= Document passage =
= Beginning of Section =
Could a video game really help people suffering from brain injuries?
A Los Angeles company working for the Department of Defense thinks so. It’s part of a growing effort to use games in health care and other industries — and for purposes far beyond having fun.
“Players strategically explore an island, playing a variety of mini-games along the way, such as tapping on berries to drop them into a moving basket. Each exercise is meant to challenge a specific cognitive ability that may be impaired by a concussion or other mild brain injury. …
For example, a player with a brain injury might be easily distracted by butterflies that appear during the berry mini-game. The program would count how many times the player tried to touch the butterflies, which are irrelevant to the task.”
The Treasure of Bell Island is part of the growing field of gamification, using games to achieve all sorts of results. Some examples:
- CenturyLink developed the trivia game Ultimate Problem Solver to generate business leads.
- Aon created the Pass It On competition to connect employees around the globe and reinforce the company’s values.
- And the Mayo Clinic made TransFuse to teach medical professionals when transfusions are really needed.
Health care companies have been particularly interested in gamification, which is why the topic is the focus of a major conference wrapping up today in Boston. (To listen in on the backchannel at the Games for Health Conference, follow the hashtag #g4f12 on Twitter).
Are you using games to get things done in your workplace?
= End of Section =
= Tasks for this exercise =
**a.** In the article on gamification, what did the Mayo Clinic make TransFuse to do?
**b.** Rewrite the gamification article from "Could a video" to "beyond having fun.", substituting "San Diego" for "Los Angeles".

= Source material =
= Beginning of Section =
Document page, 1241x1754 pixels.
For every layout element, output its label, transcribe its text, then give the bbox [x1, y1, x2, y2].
= End of Section =
= Response list =
**a.** To teach medical professionals when transfusions are really needed.

**b.**
Could a video game really help people suffering from brain injuries?
A San Diego company working for the Department of Defense thinks so. It’s part of a growing effort to use games in health care and other industries — and for purposes far beyond having fun.